Les avertissements de rareté dans le monde physique envoient les matières premières à leur plus haut niveau depuis 14 ans, menaçant le rallye boursier Les lecteurs sont désormais familiers avec le rallye généralisé des matières premières, avec l'énergie, les produits agricoles et les métaux en forte hausse comme auparavant…
Les lecteurs sont désormais familiers avec la reprise généralisée des matières premières, avec une forte hausse de l’énergie, des produits agricoles et des métaux, alors que l’ancien directeur des matières premières de Goldman Sachs, Jeff Currie, a mis en garde cet été contre la rareté croissante de l’économie physique.
L’indice Bloomberg Commodity a grimpé à des niveaux observés pour la dernière fois en 2012…
… tandis que l’indice Quantix Commodity a atteint un nouveau record.
Simon White, stratège macro chez Bloomberg, a publié ce matin une nouvelle note avertissant que le rallye des matières premières menace de comprimer les marges des entreprises et les dépenses des ménages, soulevant des questions sur la durée pendant laquelle les actions pourront résister à un choc inflationniste qui s’étend bien au-delà du pétrole.
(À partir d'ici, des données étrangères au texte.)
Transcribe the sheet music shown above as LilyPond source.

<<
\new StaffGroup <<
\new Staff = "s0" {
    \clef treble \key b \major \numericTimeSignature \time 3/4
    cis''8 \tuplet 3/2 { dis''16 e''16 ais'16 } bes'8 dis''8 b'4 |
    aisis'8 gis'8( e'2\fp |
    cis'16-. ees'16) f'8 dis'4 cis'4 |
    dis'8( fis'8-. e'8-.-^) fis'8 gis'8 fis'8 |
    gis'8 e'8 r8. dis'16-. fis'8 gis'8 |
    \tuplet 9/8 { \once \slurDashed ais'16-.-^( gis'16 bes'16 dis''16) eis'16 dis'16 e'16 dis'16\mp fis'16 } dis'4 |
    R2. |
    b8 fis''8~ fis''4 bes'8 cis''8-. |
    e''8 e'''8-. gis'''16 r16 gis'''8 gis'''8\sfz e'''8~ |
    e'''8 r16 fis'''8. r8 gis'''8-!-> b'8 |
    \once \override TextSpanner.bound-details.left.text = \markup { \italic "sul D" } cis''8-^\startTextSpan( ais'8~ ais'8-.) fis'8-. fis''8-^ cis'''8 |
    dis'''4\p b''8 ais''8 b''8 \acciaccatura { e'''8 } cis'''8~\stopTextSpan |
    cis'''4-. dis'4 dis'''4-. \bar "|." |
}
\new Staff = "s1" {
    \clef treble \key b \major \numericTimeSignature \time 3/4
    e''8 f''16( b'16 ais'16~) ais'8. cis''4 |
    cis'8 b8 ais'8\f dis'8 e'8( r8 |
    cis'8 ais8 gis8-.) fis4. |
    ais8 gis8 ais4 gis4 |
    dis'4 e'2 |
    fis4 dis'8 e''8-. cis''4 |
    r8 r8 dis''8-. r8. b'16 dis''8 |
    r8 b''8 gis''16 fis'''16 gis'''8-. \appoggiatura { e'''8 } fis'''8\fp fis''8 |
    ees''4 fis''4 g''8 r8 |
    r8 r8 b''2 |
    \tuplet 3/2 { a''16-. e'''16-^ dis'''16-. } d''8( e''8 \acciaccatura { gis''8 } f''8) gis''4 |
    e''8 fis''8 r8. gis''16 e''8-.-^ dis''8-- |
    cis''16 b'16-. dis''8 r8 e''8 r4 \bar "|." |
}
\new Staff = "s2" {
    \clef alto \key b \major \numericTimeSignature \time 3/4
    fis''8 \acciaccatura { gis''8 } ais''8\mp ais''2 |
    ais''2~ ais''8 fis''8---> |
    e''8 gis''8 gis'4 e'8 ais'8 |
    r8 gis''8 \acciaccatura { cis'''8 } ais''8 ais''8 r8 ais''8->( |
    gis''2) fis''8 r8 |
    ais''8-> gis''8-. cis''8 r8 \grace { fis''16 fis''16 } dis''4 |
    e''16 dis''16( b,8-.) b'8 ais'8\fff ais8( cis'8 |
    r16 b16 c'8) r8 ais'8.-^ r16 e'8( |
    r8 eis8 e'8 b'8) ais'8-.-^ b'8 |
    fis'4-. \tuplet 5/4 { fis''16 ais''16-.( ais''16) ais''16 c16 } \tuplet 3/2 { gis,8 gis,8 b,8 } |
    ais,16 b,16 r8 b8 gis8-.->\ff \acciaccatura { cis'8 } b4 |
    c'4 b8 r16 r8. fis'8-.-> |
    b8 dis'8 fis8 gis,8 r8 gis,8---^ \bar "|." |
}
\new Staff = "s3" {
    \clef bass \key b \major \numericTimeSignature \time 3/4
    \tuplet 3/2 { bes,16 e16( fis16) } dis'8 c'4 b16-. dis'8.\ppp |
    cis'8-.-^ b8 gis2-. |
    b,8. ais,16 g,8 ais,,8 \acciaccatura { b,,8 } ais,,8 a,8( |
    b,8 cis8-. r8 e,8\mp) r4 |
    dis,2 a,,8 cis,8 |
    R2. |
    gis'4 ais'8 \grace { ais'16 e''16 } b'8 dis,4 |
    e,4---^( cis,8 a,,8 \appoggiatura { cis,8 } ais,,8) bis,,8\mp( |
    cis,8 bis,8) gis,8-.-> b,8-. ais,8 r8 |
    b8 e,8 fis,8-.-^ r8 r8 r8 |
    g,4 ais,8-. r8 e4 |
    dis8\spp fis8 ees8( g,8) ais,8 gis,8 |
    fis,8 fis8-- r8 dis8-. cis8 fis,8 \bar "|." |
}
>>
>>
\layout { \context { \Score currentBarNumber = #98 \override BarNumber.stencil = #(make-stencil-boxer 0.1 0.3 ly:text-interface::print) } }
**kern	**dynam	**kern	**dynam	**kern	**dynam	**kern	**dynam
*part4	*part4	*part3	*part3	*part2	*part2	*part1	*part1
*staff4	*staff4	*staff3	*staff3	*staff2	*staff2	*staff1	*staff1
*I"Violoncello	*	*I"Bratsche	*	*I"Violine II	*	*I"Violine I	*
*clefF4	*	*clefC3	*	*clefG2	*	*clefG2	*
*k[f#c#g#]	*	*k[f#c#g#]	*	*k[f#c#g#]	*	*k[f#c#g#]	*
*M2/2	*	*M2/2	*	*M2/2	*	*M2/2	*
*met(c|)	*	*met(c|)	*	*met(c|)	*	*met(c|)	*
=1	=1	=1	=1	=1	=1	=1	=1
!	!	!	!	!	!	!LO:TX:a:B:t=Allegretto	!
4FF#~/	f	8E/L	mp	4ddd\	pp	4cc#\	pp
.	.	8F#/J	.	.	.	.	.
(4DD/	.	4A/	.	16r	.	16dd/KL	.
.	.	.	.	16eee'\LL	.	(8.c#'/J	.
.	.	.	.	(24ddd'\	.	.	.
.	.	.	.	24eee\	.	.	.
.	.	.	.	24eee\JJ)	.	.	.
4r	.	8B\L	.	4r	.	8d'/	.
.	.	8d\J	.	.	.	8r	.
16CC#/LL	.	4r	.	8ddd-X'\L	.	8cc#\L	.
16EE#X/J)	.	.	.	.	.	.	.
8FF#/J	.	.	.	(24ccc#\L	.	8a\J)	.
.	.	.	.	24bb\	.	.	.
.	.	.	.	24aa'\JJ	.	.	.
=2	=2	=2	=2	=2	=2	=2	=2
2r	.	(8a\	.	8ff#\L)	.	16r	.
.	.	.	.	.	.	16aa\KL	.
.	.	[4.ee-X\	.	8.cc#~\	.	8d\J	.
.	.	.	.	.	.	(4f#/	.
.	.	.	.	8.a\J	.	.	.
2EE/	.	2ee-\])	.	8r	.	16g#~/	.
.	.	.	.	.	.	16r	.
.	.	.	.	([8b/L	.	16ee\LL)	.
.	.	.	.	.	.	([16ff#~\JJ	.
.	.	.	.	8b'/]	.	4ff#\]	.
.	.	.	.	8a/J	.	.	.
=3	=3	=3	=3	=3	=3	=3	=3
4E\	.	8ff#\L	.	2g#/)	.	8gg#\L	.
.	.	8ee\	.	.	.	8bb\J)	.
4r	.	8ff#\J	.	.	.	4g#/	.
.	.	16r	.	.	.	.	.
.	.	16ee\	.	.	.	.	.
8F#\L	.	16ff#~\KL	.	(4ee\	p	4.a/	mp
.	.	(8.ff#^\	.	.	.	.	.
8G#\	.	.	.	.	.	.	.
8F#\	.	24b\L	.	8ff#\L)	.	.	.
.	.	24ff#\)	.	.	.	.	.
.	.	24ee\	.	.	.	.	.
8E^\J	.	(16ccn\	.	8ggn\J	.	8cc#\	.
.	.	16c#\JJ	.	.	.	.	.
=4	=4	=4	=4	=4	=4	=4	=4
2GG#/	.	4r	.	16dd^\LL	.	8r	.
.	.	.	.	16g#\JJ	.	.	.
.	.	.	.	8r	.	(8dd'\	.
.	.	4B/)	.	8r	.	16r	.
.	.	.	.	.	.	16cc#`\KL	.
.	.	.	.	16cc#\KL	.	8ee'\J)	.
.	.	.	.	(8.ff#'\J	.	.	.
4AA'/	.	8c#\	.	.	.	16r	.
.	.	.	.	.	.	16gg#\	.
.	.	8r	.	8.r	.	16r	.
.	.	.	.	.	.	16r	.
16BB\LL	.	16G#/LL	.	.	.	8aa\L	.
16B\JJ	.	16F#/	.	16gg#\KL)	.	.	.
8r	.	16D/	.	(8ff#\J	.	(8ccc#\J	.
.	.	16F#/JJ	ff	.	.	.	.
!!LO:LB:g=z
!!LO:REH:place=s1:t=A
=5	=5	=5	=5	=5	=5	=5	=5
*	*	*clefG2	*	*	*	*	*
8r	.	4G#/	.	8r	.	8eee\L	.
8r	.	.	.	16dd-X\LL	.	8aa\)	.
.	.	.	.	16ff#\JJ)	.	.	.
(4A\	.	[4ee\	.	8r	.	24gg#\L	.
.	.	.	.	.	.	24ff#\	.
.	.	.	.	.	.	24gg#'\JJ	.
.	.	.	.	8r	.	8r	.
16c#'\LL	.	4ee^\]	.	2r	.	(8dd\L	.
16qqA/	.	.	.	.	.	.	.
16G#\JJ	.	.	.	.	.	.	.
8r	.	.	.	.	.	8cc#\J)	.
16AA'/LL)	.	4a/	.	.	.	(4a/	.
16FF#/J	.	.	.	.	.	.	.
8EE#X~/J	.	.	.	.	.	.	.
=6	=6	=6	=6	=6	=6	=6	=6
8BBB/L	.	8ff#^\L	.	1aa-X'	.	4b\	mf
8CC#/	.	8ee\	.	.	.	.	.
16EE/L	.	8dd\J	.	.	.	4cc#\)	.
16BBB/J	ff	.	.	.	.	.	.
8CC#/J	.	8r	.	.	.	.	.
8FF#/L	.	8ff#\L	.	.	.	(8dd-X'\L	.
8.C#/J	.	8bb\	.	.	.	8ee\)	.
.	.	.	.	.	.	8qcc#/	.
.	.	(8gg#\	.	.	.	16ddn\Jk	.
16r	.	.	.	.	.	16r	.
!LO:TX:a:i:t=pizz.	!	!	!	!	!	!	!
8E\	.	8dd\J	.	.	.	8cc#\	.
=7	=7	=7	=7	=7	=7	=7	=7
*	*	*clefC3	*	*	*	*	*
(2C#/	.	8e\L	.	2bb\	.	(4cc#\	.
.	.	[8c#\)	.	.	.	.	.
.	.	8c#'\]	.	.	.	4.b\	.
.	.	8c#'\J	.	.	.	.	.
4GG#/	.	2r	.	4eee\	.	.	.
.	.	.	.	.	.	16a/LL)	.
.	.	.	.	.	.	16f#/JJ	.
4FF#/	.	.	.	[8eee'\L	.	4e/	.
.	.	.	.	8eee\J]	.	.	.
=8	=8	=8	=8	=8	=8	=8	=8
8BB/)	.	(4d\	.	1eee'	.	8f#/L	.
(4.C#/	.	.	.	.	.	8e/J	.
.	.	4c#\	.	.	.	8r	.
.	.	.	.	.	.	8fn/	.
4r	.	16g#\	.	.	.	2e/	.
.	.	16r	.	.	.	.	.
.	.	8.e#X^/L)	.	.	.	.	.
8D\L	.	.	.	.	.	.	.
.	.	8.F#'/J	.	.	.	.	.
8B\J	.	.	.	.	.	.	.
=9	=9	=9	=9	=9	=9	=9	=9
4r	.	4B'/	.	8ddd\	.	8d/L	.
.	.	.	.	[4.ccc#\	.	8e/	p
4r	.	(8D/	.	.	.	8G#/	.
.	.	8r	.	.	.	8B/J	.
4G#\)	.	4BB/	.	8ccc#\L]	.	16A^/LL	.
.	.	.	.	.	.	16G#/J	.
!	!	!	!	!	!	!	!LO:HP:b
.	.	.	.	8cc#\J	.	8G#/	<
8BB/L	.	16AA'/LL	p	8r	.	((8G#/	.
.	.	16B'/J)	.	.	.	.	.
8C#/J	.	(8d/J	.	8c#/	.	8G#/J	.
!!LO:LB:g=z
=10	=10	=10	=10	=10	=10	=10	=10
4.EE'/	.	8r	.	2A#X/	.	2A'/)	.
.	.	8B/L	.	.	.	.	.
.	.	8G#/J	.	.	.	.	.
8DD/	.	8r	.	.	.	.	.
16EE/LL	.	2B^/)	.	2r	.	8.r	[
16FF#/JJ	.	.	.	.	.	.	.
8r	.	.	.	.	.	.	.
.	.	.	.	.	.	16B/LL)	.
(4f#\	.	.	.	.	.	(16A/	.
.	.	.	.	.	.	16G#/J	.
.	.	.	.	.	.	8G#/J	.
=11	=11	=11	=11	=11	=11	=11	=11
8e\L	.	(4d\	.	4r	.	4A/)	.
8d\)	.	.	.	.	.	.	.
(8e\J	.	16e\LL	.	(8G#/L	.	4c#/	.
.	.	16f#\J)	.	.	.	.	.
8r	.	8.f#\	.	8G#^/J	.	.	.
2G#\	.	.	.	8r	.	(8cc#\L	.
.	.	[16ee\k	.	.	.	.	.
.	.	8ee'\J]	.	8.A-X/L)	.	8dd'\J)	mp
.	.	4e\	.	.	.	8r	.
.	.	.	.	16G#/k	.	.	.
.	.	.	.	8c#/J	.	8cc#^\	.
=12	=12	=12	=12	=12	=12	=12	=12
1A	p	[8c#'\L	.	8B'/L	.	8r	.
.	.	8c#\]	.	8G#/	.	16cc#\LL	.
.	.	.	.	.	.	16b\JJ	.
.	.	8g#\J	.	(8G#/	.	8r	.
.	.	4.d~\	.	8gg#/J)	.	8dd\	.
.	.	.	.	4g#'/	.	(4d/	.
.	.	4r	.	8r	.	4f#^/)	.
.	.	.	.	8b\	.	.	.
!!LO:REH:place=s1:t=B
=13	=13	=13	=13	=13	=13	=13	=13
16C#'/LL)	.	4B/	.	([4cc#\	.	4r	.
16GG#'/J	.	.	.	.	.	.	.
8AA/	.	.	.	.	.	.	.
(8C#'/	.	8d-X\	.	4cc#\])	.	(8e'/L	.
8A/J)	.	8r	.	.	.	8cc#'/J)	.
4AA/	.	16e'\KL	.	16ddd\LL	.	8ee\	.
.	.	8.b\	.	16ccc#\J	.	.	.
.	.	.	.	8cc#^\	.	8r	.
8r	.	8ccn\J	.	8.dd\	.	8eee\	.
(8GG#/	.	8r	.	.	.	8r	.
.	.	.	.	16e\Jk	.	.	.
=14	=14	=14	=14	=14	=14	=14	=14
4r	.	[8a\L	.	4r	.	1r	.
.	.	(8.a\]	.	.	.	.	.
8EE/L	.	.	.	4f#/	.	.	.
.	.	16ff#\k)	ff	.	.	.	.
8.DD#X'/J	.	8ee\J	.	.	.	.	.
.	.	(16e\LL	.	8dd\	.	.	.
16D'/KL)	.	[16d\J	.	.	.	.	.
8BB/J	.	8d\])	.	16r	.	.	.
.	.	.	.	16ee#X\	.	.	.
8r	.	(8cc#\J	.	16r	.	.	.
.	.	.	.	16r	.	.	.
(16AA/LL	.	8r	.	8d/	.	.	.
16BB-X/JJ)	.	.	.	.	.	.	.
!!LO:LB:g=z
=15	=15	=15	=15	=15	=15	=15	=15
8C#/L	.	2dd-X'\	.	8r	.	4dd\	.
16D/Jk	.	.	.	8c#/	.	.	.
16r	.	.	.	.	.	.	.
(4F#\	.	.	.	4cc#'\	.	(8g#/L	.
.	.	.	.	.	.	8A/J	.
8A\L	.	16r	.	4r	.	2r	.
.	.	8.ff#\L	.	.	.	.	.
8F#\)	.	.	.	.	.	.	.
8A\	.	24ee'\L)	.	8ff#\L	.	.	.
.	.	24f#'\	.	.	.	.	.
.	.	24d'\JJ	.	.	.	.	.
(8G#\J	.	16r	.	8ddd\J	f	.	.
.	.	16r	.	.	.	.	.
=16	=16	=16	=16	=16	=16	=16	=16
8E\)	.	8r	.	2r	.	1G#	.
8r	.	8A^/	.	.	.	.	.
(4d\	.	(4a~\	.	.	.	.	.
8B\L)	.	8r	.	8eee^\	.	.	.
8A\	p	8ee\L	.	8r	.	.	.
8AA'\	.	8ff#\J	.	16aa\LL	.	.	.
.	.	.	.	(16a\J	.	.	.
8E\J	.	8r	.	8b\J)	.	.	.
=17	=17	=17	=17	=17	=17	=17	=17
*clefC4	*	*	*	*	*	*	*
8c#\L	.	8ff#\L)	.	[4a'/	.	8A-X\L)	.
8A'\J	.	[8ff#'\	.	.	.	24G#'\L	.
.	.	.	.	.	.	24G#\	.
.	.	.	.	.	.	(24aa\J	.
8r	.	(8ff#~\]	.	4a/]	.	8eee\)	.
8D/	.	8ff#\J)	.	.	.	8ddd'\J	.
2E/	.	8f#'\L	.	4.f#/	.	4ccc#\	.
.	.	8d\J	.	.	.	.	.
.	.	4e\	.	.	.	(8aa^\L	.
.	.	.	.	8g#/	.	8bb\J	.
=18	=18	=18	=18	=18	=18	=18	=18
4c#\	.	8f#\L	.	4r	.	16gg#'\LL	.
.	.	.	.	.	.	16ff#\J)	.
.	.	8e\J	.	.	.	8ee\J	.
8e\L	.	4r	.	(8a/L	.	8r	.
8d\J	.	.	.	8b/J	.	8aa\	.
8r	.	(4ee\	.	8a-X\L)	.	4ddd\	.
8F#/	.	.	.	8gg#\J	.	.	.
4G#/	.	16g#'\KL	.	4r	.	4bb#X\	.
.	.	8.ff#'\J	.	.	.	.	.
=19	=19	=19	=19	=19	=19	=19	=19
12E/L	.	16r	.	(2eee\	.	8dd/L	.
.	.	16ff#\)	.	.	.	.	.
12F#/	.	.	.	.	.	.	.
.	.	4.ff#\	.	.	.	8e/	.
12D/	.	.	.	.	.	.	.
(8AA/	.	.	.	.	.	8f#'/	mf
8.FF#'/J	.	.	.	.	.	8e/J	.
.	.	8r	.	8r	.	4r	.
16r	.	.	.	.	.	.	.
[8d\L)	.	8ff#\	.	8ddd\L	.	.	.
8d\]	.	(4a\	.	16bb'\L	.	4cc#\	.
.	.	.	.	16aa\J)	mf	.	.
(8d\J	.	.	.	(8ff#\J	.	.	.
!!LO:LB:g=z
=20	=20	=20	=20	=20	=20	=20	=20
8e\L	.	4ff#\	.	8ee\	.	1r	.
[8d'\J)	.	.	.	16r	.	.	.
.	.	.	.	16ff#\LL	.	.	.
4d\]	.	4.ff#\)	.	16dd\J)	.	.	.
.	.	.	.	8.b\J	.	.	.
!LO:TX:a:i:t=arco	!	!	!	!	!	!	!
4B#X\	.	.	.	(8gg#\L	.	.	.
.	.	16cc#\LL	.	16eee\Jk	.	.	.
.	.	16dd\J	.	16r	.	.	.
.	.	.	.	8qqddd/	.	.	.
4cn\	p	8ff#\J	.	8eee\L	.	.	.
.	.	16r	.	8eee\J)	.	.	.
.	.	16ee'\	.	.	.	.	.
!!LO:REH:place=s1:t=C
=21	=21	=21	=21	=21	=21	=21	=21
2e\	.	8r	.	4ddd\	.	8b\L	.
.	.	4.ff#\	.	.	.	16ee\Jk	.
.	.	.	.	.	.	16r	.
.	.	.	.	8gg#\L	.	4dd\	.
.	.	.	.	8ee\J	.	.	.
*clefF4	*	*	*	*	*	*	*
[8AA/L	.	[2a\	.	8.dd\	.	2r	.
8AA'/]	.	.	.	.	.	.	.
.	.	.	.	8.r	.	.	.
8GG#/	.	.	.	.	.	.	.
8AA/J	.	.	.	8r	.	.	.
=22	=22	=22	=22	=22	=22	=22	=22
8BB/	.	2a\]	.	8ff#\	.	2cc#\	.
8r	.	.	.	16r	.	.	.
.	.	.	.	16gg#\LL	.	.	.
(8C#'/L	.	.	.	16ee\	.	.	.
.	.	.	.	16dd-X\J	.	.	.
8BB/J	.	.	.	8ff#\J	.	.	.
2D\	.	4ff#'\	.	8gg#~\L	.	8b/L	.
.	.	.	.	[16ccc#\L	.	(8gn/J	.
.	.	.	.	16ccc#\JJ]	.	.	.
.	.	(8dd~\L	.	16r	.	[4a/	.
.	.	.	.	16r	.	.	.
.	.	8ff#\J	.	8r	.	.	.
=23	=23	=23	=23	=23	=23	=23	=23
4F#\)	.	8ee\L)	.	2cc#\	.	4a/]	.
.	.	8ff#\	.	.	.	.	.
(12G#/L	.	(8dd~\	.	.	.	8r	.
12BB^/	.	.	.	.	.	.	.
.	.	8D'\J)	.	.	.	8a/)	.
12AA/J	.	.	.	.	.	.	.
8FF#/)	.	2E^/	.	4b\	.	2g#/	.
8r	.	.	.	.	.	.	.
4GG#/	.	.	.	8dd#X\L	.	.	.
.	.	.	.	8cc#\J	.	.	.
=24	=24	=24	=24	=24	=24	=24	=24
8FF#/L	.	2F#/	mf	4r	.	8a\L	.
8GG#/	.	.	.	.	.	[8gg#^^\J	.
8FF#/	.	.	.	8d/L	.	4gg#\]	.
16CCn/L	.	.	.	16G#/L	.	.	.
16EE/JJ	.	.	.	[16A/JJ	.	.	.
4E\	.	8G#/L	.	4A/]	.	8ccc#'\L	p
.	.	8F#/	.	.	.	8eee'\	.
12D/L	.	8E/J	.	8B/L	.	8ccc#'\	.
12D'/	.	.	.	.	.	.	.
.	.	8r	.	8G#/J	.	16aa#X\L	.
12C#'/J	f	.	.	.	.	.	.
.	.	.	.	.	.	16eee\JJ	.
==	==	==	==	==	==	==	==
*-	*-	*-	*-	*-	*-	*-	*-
Les actions réagissent négativement aux risques d’inflation et de croissance liés aux matières premières, qui viennent d’atteindre des niveaux jamais vus depuis 2012.
Les matières premières rebondissent, mais il ne s’agit plus principalement d’une histoire de pétrole. Au contraire, le rallye s’élargit. Depuis début août, non seulement les prix de l’énergie augmentent, comme le gaz européen (+34%), ou l’essence (+22%), mais aussi ceux des métaux (zinc, cuivre), ainsi que des métaux précieux (argent, platine, or) et des softs, comme le sucre, le cacao et le maïs.
Seule une poignée des principales matières premières négociées sur les marchés à terme (par exemple le porc, le bétail, le nickel et le jus d’orange) sont en baisse depuis le 1er août.
Le choc énergétique affecte les coûts des intrants dans tous les domaines, depuis l’industrie manufacturière jusqu’à la production alimentaire. L’affaiblissement de la capacité de raffinage dû à la guerre en Iran a entraîné une hausse des prix de produits tels que le diesel et l’essence, augmentant ainsi les coûts de transport.
Les prix des matières premières subissent encore davantage la pression de l’escalade de la guerre entre la Russie et l’Ukraine, en particulier dans la région de la mer Noire, ainsi que des inquiétudes concernant un phénomène El Niño particulièrement puissant cette année et l’année prochaine.
Pour les haussiers des actions, White a averti que la flambée des prix des matières premières soulève des questions sur la durée pendant laquelle les actions peuvent résister à un choc inflationniste qui s’étend à l’ensemble du complexe des matières premières.
Le récent rallye des matières premières a propulsé l’indice Bloomberg Commodity à un plus haut niveau depuis 15 ans. Sur une base annualisée sur 10 ans, les rendements ont récemment atteint un niveau qu’ils n’ont éclipsé qu’une seule fois, en 2008, depuis le grand rallye des matières premières des années 1970.
Mais comme le montre le graphique ci-dessus, lorsque les prix des matières premières sont élevés, comme dans les années 1970 ou au début des années 2010, les cours des actions faiblissent. De la même manière, les actions ont tendance à profiter de leurs meilleures périodes lorsque les matières premières sont historiquement basses.
Le contexte actuel de hausse des rendements des actions et des matières premières semble quelque peu anormal. Les actions reculent aujourd’hui, mais si les prix des matières premières restent haussiers – et il existe de nombreuses raisons pour cela – le marché des actions connaîtra encore davantage de baisses. (Le point de vue de Tatiana selon lequel la hausse des prix de l’énergie stimule les bénéfices ne se traduira pas par une hausse des cours des actions si le reste de l’économie souffre d’une inflation généralisée des matières premières.)
[…] La suite de l’article est à lire sur ZeroHedge via le lien ci-dessous.
Traduit automatiquement de l’anglais. Le texte original fait foi.
Ces informations ne constituent en aucun cas des conseils financiers ou d’investissement.